INPUT ->
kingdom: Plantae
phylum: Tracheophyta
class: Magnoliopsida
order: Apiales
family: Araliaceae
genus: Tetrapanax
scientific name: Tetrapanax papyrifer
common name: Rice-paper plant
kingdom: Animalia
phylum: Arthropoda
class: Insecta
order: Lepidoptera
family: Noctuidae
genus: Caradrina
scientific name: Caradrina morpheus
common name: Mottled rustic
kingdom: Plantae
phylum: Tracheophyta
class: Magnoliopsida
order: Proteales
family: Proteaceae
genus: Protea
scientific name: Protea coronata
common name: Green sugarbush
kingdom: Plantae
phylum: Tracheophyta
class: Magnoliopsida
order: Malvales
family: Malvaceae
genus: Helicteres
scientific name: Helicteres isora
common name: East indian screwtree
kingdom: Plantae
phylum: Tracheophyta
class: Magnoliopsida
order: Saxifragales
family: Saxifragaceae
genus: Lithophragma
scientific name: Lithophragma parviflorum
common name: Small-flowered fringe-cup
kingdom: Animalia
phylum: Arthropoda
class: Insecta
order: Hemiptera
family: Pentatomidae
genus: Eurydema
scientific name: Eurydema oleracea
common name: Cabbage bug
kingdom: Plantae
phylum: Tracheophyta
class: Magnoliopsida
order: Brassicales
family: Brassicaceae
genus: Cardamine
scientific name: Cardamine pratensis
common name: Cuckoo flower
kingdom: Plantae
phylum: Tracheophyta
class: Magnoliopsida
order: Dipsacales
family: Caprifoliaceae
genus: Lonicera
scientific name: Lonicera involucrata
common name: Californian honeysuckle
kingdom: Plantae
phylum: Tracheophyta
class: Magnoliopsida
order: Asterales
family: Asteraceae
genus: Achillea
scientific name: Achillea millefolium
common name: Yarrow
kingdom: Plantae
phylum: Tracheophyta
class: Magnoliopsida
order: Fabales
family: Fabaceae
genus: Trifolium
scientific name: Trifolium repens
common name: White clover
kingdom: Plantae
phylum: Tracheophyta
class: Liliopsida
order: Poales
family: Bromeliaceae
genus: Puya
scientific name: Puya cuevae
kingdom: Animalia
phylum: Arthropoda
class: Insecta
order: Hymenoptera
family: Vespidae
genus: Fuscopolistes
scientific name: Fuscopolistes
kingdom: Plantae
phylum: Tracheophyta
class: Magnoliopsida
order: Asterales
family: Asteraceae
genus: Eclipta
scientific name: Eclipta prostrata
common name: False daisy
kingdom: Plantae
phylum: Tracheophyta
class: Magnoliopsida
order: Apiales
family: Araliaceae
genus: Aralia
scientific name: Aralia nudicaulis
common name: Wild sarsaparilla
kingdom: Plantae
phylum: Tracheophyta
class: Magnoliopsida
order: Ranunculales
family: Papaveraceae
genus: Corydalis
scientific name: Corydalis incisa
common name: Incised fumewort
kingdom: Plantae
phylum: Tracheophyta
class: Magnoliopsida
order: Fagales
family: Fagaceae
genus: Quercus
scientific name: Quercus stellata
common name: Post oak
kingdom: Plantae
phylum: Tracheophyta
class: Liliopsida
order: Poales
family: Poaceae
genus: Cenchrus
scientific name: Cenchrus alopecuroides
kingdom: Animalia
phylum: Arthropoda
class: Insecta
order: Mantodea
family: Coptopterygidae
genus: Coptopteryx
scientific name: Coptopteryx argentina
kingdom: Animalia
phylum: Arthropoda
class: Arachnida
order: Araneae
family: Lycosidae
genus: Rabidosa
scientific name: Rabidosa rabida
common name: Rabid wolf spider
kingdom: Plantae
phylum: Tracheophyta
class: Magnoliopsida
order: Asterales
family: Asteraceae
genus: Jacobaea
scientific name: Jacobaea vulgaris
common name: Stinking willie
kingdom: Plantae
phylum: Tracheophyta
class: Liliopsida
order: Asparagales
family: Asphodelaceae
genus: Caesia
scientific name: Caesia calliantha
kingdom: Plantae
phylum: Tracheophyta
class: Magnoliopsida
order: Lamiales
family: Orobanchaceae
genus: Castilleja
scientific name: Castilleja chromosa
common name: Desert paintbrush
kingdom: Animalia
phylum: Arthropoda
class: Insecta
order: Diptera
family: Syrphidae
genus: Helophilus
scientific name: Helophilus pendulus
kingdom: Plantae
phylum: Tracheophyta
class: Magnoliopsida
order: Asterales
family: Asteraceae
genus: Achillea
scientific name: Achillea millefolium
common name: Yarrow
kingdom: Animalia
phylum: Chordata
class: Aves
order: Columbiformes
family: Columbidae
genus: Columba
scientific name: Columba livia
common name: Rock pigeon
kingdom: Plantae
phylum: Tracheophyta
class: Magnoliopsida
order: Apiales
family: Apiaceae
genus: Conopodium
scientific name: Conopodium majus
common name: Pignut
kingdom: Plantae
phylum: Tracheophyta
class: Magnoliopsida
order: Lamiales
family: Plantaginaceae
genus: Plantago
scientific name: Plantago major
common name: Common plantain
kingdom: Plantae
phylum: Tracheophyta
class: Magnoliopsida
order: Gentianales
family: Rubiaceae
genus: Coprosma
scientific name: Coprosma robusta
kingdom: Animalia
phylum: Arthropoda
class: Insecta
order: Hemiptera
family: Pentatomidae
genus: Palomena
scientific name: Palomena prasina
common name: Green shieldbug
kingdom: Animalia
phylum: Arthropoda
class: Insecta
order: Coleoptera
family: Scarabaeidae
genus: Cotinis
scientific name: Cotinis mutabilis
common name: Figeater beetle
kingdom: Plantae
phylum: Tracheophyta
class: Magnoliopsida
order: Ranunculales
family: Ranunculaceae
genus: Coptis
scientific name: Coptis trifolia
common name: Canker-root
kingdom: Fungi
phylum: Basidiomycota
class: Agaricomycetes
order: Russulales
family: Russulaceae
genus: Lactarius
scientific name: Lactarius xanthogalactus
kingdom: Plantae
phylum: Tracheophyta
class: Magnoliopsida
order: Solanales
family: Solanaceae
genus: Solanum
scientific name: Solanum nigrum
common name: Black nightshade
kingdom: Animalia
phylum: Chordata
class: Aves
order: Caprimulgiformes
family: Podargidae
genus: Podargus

PROBLEM STATEMENT ->
Can you give the records again from the start through the line that contains "order: Lepidoptera", substituting "vernacular name" for "common name" and leaving everything else unchanged?

OUTPUT OF THE EXERCISE ->
kingdom: Plantae
phylum: Tracheophyta
class: Magnoliopsida
order: Apiales
family: Araliaceae
genus: Tetrapanax
scientific name: Tetrapanax papyrifer
vernacular name: Rice-paper plant
kingdom: Animalia
phylum: Arthropoda
class: Insecta
order: Lepidoptera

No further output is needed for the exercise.